Kia Motors America has unveiled yet another all-electric Kia concept car, this time a wacky small SUV that appears to be based on the e-Niro but featuring four butterfly wing doors.
While the e-Niro itself and the Soul EV have been confirmed as Kia Australia’s first electric models next January, following the release of the Korean brand’s first compact SUV late this year, the Kia HabaNiro concept follows last month’s ‘Imagine by Kia’ compact four-door coupe concept.
But according to Kia Australia, the HabaNiro concept revealed at yesterday’s New York motor show is just that, and “previews nothing other than the versatility and inventiveness of the Korean marque’s Californian design studio”.
Its designers say the HabaNiro creates a “whole new category of mobility” it refers to as “the everything car”. It offers Level 5 autonomous capability and an all-electric all-wheel drive powertrain promising more than 300 miles (480km) of range.
Kia says the HabaNiro is a “prescient look into the future of mobility” that features “more advanced tech than what helped land men on the moon” [Ed: we should hope so].
“We wanted this concept to be comfortable navigating city streets, carving turns on a coastal road and off-roading with confidence to remote wilderness adventures,” said Kia Design Centre America vice-president, Tom Kearns.
“We imagined a car for everyone and nearly everything. Then, when we saw the finished product, we were blown away by the imagination of the HabaNiro’s creators and its laboratory of technology and we want it in our driveways today.”
Clearly, Kia’s design crew worked to gift the HabaNiro with a muscular and capable vibe. Riding on 20-inch wheels the commuter-cum-crossover vehicle plays heavily on its contrasting surfaces to provide a sense of power, with metallic grey and lava red cladding extending over the front wheels, through the haunches and over the roof.
It’s all about latent energy, Kia says, making the car look fast even when it’s standing still. The grille resembles a shark’s mouth, exaggerating the HabaNiro’s wide stance and wheel-at-each-corner stance; even the daytime running lights pulse like a beating heart!
“We couldn’t be more proud of our design centre,” said Kia Motors America COO and executive vice-president, Michael Cole.
“The HabaNiro is a genius work of skill and imagination. Not only does its beautiful design incorporate the needs of future mobility, but its engineering and technology anticipate the way people will want to move in the near future.”
Kia says the four butterfly doors are a mere introduction to the technology the HabaNiro holds inside its cabin. Beyond the vibrant, bouclé fabric-trimmed upholstery it’s a full-width head-up display and concave acrylic instrument panel that grab the eye most.
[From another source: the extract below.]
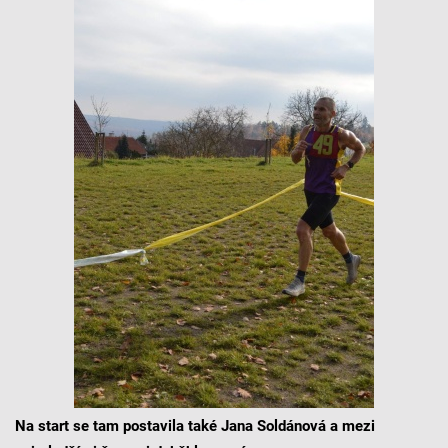
Na start se tam postavila také Jana Soldánová a mezi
This large, interactive touchpad display uses a combination of sensory light feedback and technical option-sharing technology that allows users to swipe and move vehicle options across the HUD as if they were moving chess pieces, Kia says.
Climate is managed by a slim, perimeter ventilation system that “quietly and evenly blows a curtain of air throughout the cabin”, while a soft ambient glow from the geometrically-patterned floor creates movement that reflects onto surfaces within the cabin.
Measuring 4430mm long, 1600mm high, 1955mm wide and riding on a 2830mm wheelbase, the HabaNiro also uses Kia’s new real-time emotion adaptive driving system (or READ) introduced earlier this year at the Consumer Electronics Show in Las Vegas.
READ can optimise and personalise the cabin space to match the driver’s emotional state in real-time through artificial intelligence-based bio-signal recognition technology. It’s said to create a more pleasurable and safer driving experience.
Sadly, Kia Australia’s US counterparts appear no more confident of the Kia HabaNiro reaching production, saying: “We don’t advise betting the farm on it”.
KMA also used the New York show to launch the all-wheel drive Kia Stinger GTS limited-edition, which will be restricted to 800 units in the US.
Kia Australia’s Kevin Hepworth said neither the Stinger GTS nor its AWD system – complete with drift mode -- will not become available here, but that its special orange paintwork and carbon-fibre additions “may come under consideration”.
The US-market Stinger GTS wears ‘Federation’ premium orange paint and a genuine carbon-fibre grille, side vents and mirror caps, as well as an Alcantara-clad steering wheel and centre console, and premium suede-like Chamude headlining.